Why America turned to the nectar of cowboys

Cowboys may have been the architects of the American myth but a cowboy without his shot of whiskey would scarce merit his gun.

By Nina Caplan

Where the Wild West began depended on when you were asking, but Kentucky is pretty far east, and officially joined the Union in 1792 (before which it was part of Virginia), so its claims to frontier chic have long been shaky. Adventurers make good drinkers but bad distillers, so those who stayed put on this fertile patch got to corner the market in bourbon. Cowboys may have been the architects of the American myth but a cowboy without his shot of whiskey would scarce merit his gun. In fact, the very idea of a “shot” comes from a time when ammunition was traded for liquid that gave a man the courage to use it.

Bourbon, these days, is frequently lovely stuff, but back when someone figured out that you could distil the corn that grew so well in the Midwest (which was probably about an hour after supplies of more conventional spirits ran out) it likely tasted foul and did you measurable harm.

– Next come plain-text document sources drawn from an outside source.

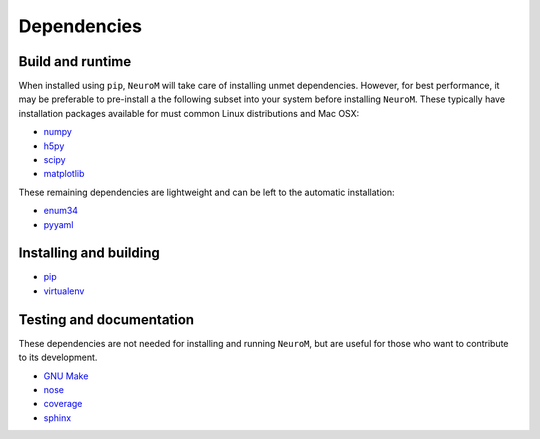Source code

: .. Copyright (c) 2015, Ecole Polytechnique Federale de Lausanne, Blue Brain Project
   All rights reserved.

   This file is part of NeuroM <https://github.com/BlueBrain/NeuroM>

   Redistribution and use in source and binary forms, with or without
   modification, are permitted provided that the following conditions are met:

       1. Redistributions of source code must retain the above copyright
          notice, this list of conditions and the following disclaimer.
       2. Redistributions in binary form must reproduce the above copyright
          notice, this list of conditions and the following disclaimer in the
          documentation and/or other materials provided with the distribution.
       3. Neither the name of the copyright holder nor the names of
          its contributors may be used to endorse or promote products
          derived from this software without specific prior written permission.

   THIS SOFTWARE IS PROVIDED BY THE COPYRIGHT HOLDERS AND CONTRIBUTORS "AS IS" AND
   ANY EXPRESS OR IMPLIED WARRANTIES, INCLUDING, BUT NOT LIMITED TO, THE IMPLIED
   WARRANTIES OF MERCHANTABILITY AND FITNESS FOR A PARTICULAR PURPOSE ARE
   DISCLAIMED. IN NO EVENT SHALL THE COPYRIGHT HOLDER OR CONTRIBUTORS BE LIABLE FOR ANY
   DIRECT, INDIRECT, INCIDENTAL, SPECIAL, EXEMPLARY, OR CONSEQUENTIAL DAMAGES
   (INCLUDING, BUT NOT LIMITED TO, PROCUREMENT OF SUBSTITUTE GOODS OR SERVICES;
   LOSS OF USE, DATA, OR PROFITS; OR BUSINESS INTERRUPTION) HOWEVER CAUSED AND
   ON ANY THEORY OF LIABILITY, WHETHER IN CONTRACT, STRICT LIABILITY, OR TORT
   (INCLUDING NEGLIGENCE OR OTHERWISE) ARISING IN ANY WAY OUT OF THE USE OF THIS
   SOFTWARE, EVEN IF ADVISED OF THE POSSIBILITY OF SUCH DAMAGE.



Dependencies
============

Build and runtime
-----------------

.. _pre-dep-label:

When installed using ``pip``, ``NeuroM`` will take care of installing unmet dependencies.
However, for best performance, it may be preferable to pre-install a the following
subset into your system before installing ``NeuroM``. These typically have installation
packages available for must common Linux distributions and Mac OSX:

* `numpy <http://www.numpy.org/>`_
* `h5py <http://www.h5py.org/>`_
* `scipy <http://www.scipy.org/>`_
* `matplotlib <http://www.matplotlib.org/>`_

These remaining dependencies are lightweight and can be left to the automatic installation:

* `enum34 <https://pypi.python.org/pypi/enum34/>`_
* `pyyaml <http://www.pyyaml.org/>`_


Installing and building
-----------------------

* `pip <https://pip.pypa.io/en/stable/>`_
* `virtualenv <https://virtualenv.pypa.io/en/stable/>`_

Testing and documentation
-------------------------

These dependencies are not needed for installing and running ``NeuroM``,
but are useful for those who want to contribute to its development.

* `GNU Make <https://www.gnu.org/software/make/>`_
* `nose <https://nose.readthedocs.org/en/latest/>`_
* `coverage <https://coverage.readthedocs.org/en/latest/>`_
* `sphinx <http://sphinx-doc.org/>`_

The rules that dictate minimum 51 per cent corn and ageing in charred new oak barrels are fairly modern; but bourbon itself is almost as old as white America. According to Reid Mitenbuler’s Bourbon Empire, Captain George Thorpe of Virginia was the enterprising progenitor, some time before he was killed by Native Americans in 1622. Actually, Thorpe sounds a fairly enlightened fellow, but given the depredations his firewater later inflicted on a race whose name for corn was maize, meaning “that which sustains us”, perhaps his murder was a form of pre-emptive justice.

Because corn is an American staple, Mitenbuler calls bourbon the American spirit – a status ratified by Congress in 1964, for whatever that’s worth. Certainly it buoyed those longago frontiersmen, fuelling their explorations (and, doubtless, their battles) and enabling those who settled to convert their excess crop into a saleable product that didn’t rot. George Washington, a leading Virginia landowner under the British, was the biggest distiller in the nation he helped create; a fact conveniently forgotten by America after his distillery burned down a decade after his death. (Its ruins were excavated between 1999 and 2006 and it is now a working museum.) In 1794 the father of the revolution was also the target of a very American uprising when he tried to tax whiskey to pay for that war.

He had yet to realise that America viewed its freedom as the God-given right of every freeborn man to go to hell in his own way. These days, that right includes women and the descendants of slaves, too, though I don’t know if you can call that progress.

In a way, bourbon was a replacement for God. A spirit named for royalty became a sop for the loneliness that invariably follows the dethroning of authority. Mitenbuler quotes the English novelist Frances Trollope, who visited America in the 1820s. Americans “live and die without hearing or uttering the dreadful words ‘God save the King’ ”, she wrote, but their graves occupy lonely spots in the forest where “the wind that whispers through the boughs will be their only requiem”.

In other words, she worried that neither deity nor monarch would be saved. Surely, on civilisation’s far frontier, encroached on by hostile natives, wild beasts and savage adventurers, many strong men would have been driven to drink by the fear that God had not survived the ousting of His earthly representative – a development that profit-loving bourbon purveyors might also have found comforting.

A century later, God did triumph, and the result was Prohibition – surely a better argument for Mammon than even the Devil could devise.